- _Records for the task_
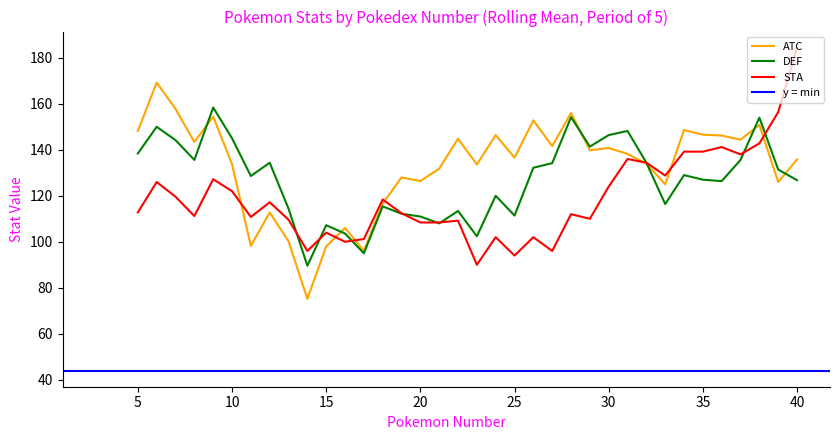

Does the chart display data point markers on the line(s)?

No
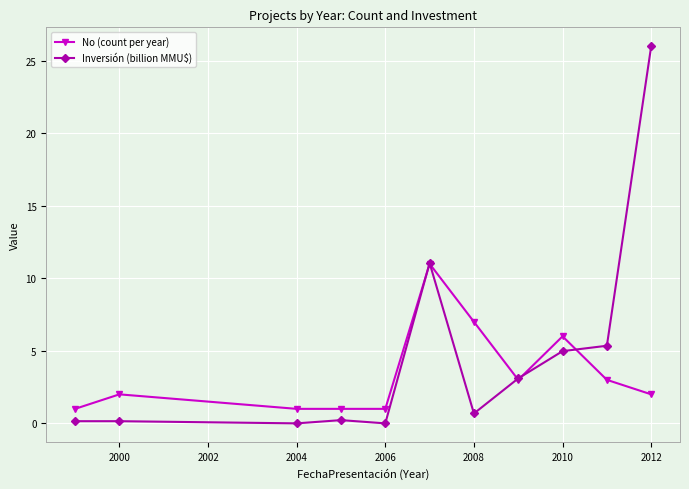

Which series has the largest range (max minus min)?

Inversión (billion MMU$)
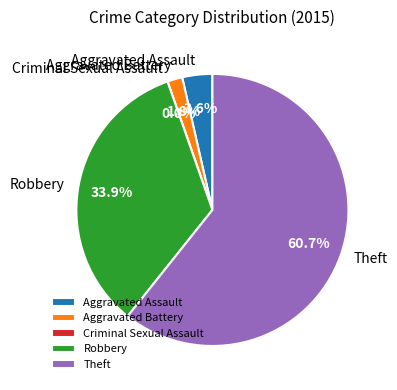

True or false: Robbery accounts for 41% of the total.

False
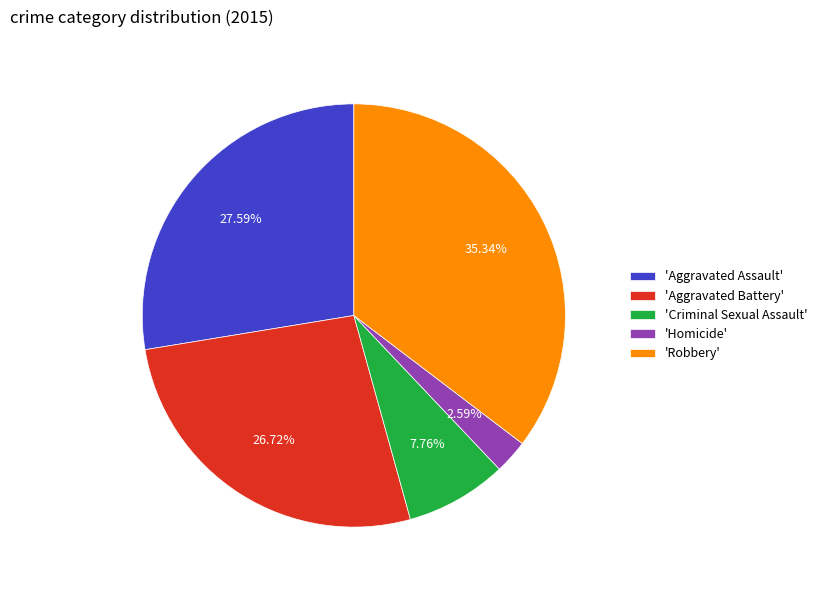

Between 'Aggravated Assault' and 'Aggravated Battery', which is larger?

'Aggravated Assault'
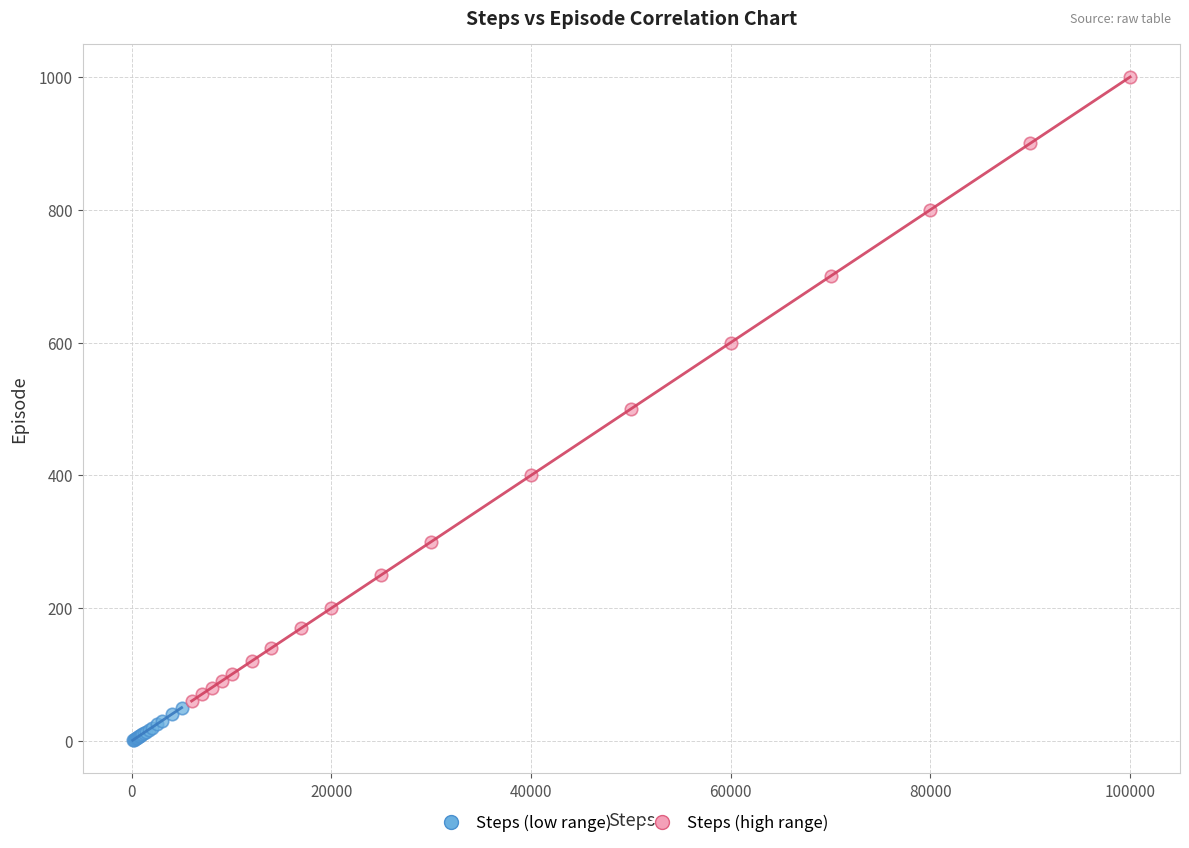

Which series reaches the minimum Y coordinate?

Steps (low range)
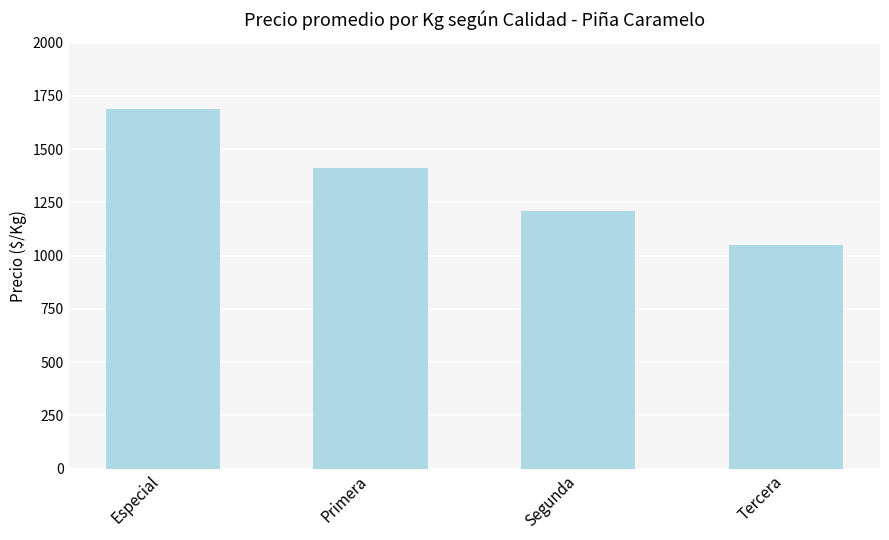

List the labels in order of value, smallest first.

Tercera, Segunda, Primera, Especial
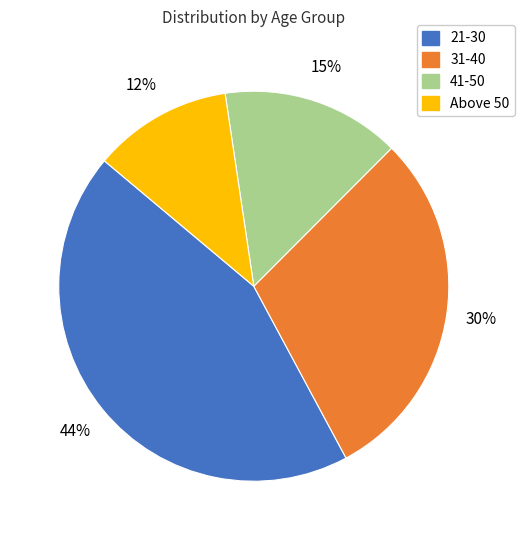

To the nearest percent, what is the average slice percentage?

25%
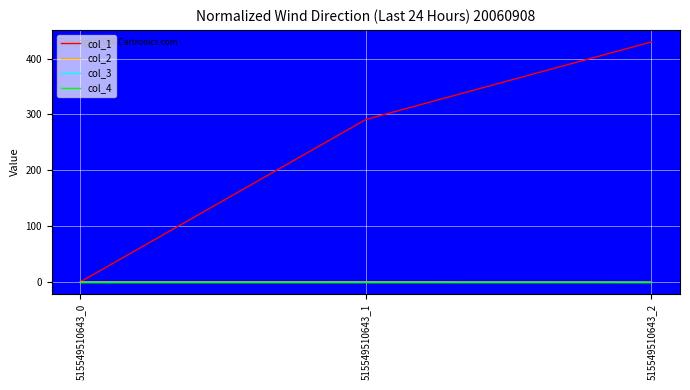

Does the chart display data point markers on the line(s)?

No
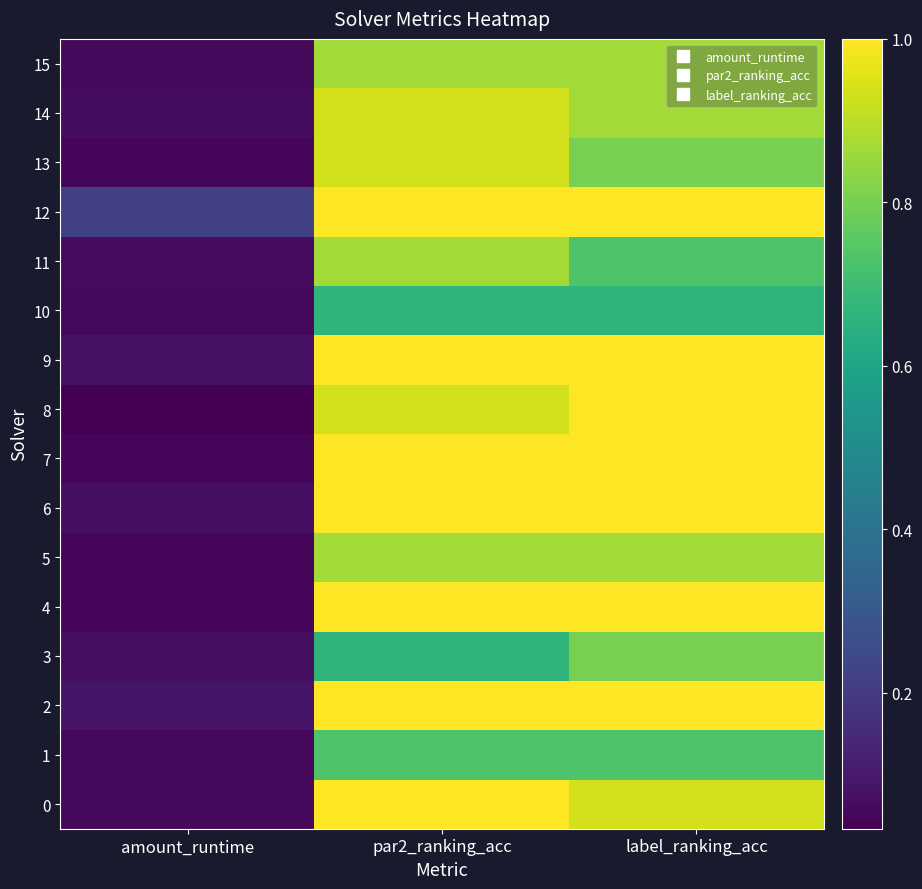

Reading left to right, extract all data points from this chart.

0: amount_runtime=0.1	par2_ranking_acc=1.0	label_ranking_acc=0.9
1: amount_runtime=0.1	par2_ranking_acc=0.7	label_ranking_acc=0.7
2: amount_runtime=0.1	par2_ranking_acc=1.0	label_ranking_acc=1.0
3: amount_runtime=0.1	par2_ranking_acc=0.7	label_ranking_acc=0.8
4: amount_runtime=0.0	par2_ranking_acc=1.0	label_ranking_acc=1.0
5: amount_runtime=0.0	par2_ranking_acc=0.9	label_ranking_acc=0.9
6: amount_runtime=0.1	par2_ranking_acc=1.0	label_ranking_acc=1.0
7: amount_runtime=0.1	par2_ranking_acc=1.0	label_ranking_acc=1.0
8: amount_runtime=0.0	par2_ranking_acc=0.9	label_ranking_acc=1.0
9: amount_runtime=0.1	par2_ranking_acc=1.0	label_ranking_acc=1.0
10: amount_runtime=0.1	par2_ranking_acc=0.7	label_ranking_acc=0.7
11: amount_runtime=0.1	par2_ranking_acc=0.9	label_ranking_acc=0.7
12: amount_runtime=0.2	par2_ranking_acc=1.0	label_ranking_acc=1.0
13: amount_runtime=0.1	par2_ranking_acc=0.9	label_ranking_acc=0.8
14: amount_runtime=0.1	par2_ranking_acc=0.9	label_ranking_acc=0.9
15: amount_runtime=0.1	par2_ranking_acc=0.9	label_ranking_acc=0.9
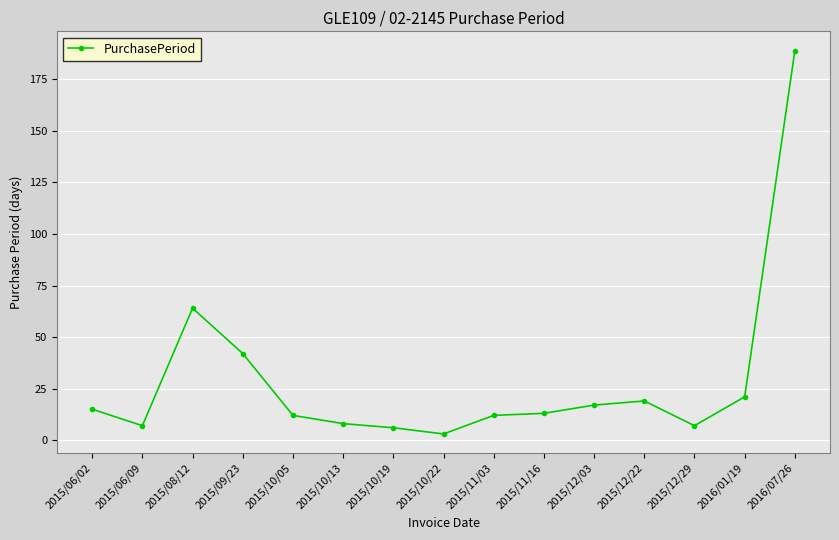

Reading right to left, transcribe all the data shown in this chart.

2016/07/26=189	2016/01/19=21	2015/12/29=7	2015/12/22=19	2015/12/03=17	2015/11/16=13	2015/11/03=12	2015/10/22=3	2015/10/19=6	2015/10/13=8	2015/10/05=12	2015/09/23=42	2015/08/12=64	2015/06/09=7	2015/06/02=15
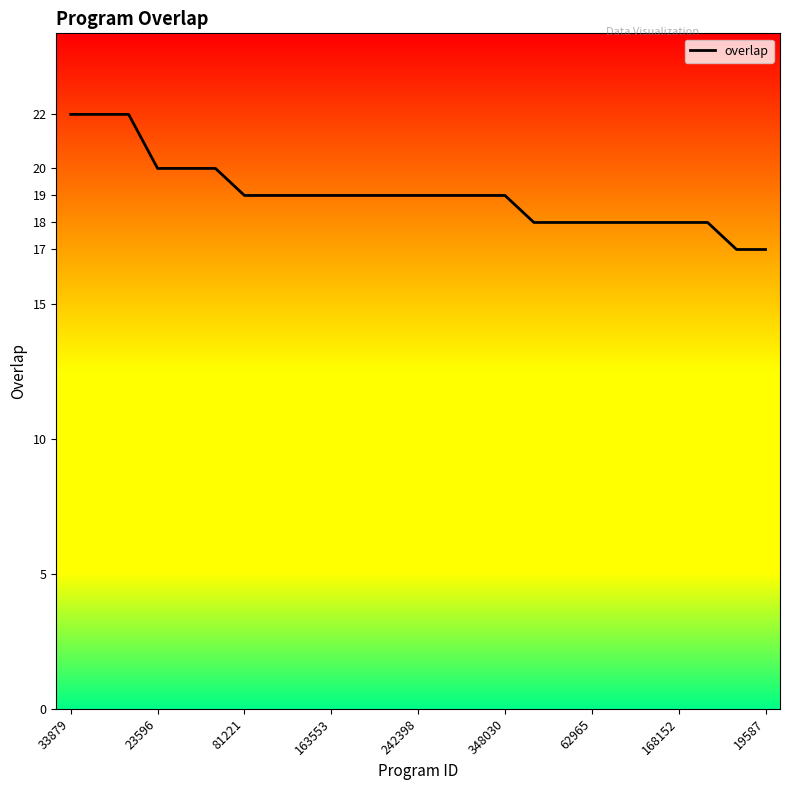

Count the number of data series in this chart.

1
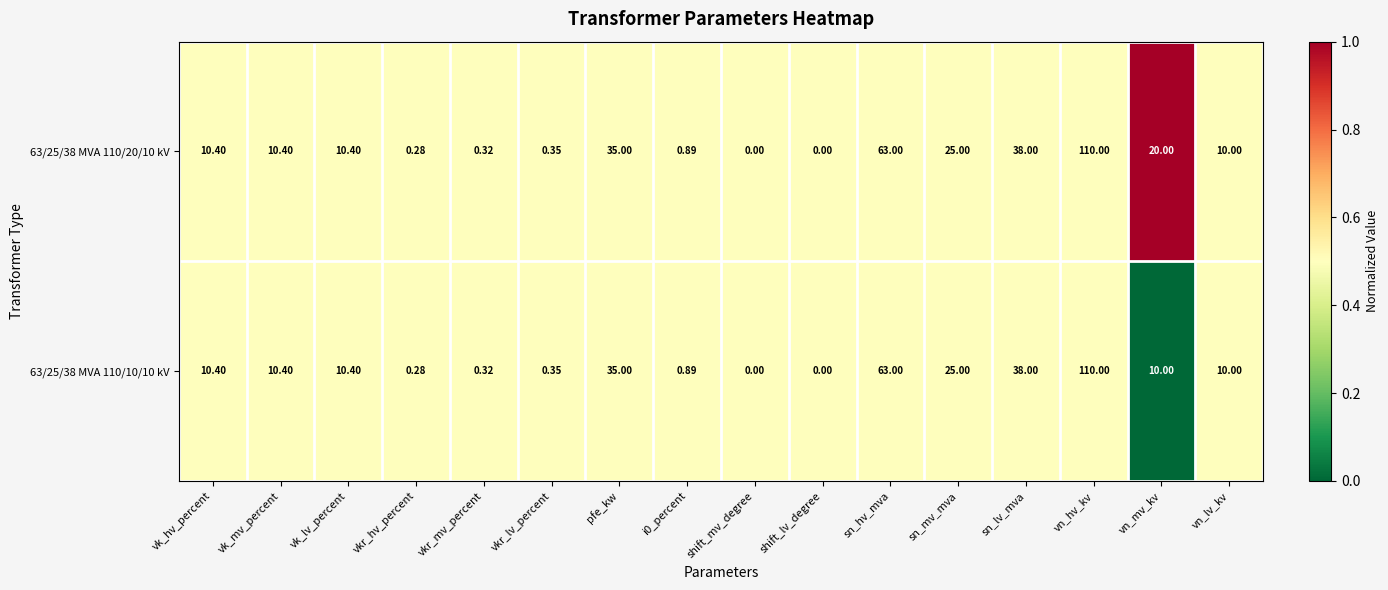

Is the value of 63/25/38 MVA 110/20/10 kV at pfe_kw greater than the value of 63/25/38 MVA 110/10/10 kV at vn_mv_kv?

Yes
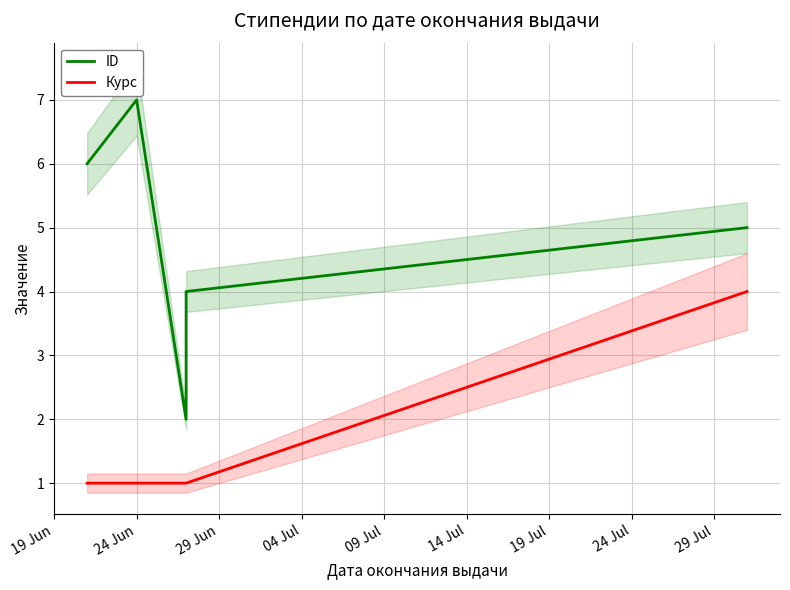

How many categories are shown in the chart?

5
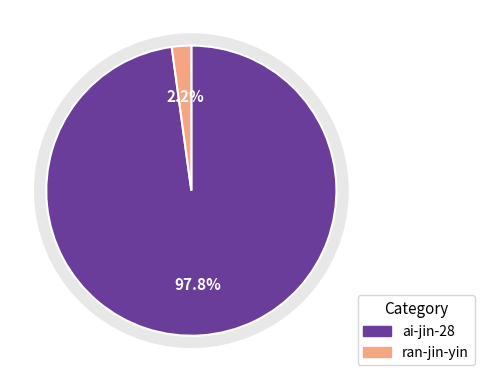

Between ai-jin-28 and ran-jin-yin, which is larger?

ai-jin-28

- _What is needed_
Substitute "markers" for every occurrence of "data point markers" in the records above, and give the records again with everything else unchanged. Leave the pictures out.

- _Response to this task_
Does the chart display markers on the line(s)?

No

Which series has the largest range (max minus min)?

Inversión (billion MMU$)

True or false: Robbery accounts for 41% of the total.

False

Between 'Aggravated Assault' and 'Aggravated Battery', which is larger?

'Aggravated Assault'

Which series reaches the minimum Y coordinate?

Steps (low range)

List the labels in order of value, smallest first.

Tercera, Segunda, Primera, Especial

To the nearest percent, what is the average slice percentage?

25%

Does the chart display markers on the line(s)?

No

Reading left to right, extract all data points from this chart.

0: amount_runtime=0.1	par2_ranking_acc=1.0	label_ranking_acc=0.9
1: amount_runtime=0.1	par2_ranking_acc=0.7	label_ranking_acc=0.7
2: amount_runtime=0.1	par2_ranking_acc=1.0	label_ranking_acc=1.0
3: amount_runtime=0.1	par2_ranking_acc=0.7	label_ranking_acc=0.8
4: amount_runtime=0.0	par2_ranking_acc=1.0	label_ranking_acc=1.0
5: amount_runtime=0.0	par2_ranking_acc=0.9	label_ranking_acc=0.9
6: amount_runtime=0.1	par2_ranking_acc=1.0	label_ranking_acc=1.0
7: amount_runtime=0.1	par2_ranking_acc=1.0	label_ranking_acc=1.0
8: amount_runtime=0.0	par2_ranking_acc=0.9	label_ranking_acc=1.0
9: amount_runtime=0.1	par2_ranking_acc=1.0	label_ranking_acc=1.0
10: amount_runtime=0.1	par2_ranking_acc=0.7	label_ranking_acc=0.7
11: amount_runtime=0.1	par2_ranking_acc=0.9	label_ranking_acc=0.7
12: amount_runtime=0.2	par2_ranking_acc=1.0	label_ranking_acc=1.0
13: amount_runtime=0.1	par2_ranking_acc=0.9	label_ranking_acc=0.8
14: amount_runtime=0.1	par2_ranking_acc=0.9	label_ranking_acc=0.9
15: amount_runtime=0.1	par2_ranking_acc=0.9	label_ranking_acc=0.9

Reading right to left, transcribe all the data shown in this chart.

2016/07/26=189	2016/01/19=21	2015/12/29=7	2015/12/22=19	2015/12/03=17	2015/11/16=13	2015/11/03=12	2015/10/22=3	2015/10/19=6	2015/10/13=8	2015/10/05=12	2015/09/23=42	2015/08/12=64	2015/06/09=7	2015/06/02=15

Count the number of data series in this chart.

1

Is the value of 63/25/38 MVA 110/20/10 kV at pfe_kw greater than the value of 63/25/38 MVA 110/10/10 kV at vn_mv_kv?

Yes

How many categories are shown in the chart?

5

Between ai-jin-28 and ran-jin-yin, which is larger?

ai-jin-28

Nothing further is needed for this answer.